[Keypoint coordinate data]
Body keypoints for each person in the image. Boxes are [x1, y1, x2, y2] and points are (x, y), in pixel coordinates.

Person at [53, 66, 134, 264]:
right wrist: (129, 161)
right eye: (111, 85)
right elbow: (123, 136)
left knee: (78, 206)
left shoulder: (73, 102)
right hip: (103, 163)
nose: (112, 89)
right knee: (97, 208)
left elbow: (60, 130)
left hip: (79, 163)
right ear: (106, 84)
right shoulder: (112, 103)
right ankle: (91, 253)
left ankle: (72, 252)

### ABOUT THIS TASK
Your answer should consist only of the lines from the one with "right wrist: (129, 161)" through the end of the data above, reproduced exactly.

### FINISHED EXERCISE
right wrist: (129, 161)
right eye: (111, 85)
right elbow: (123, 136)
left knee: (78, 206)
left shoulder: (73, 102)
right hip: (103, 163)
nose: (112, 89)
right knee: (97, 208)
left elbow: (60, 130)
left hip: (79, 163)
right ear: (106, 84)
right shoulder: (112, 103)
right ankle: (91, 253)
left ankle: (72, 252)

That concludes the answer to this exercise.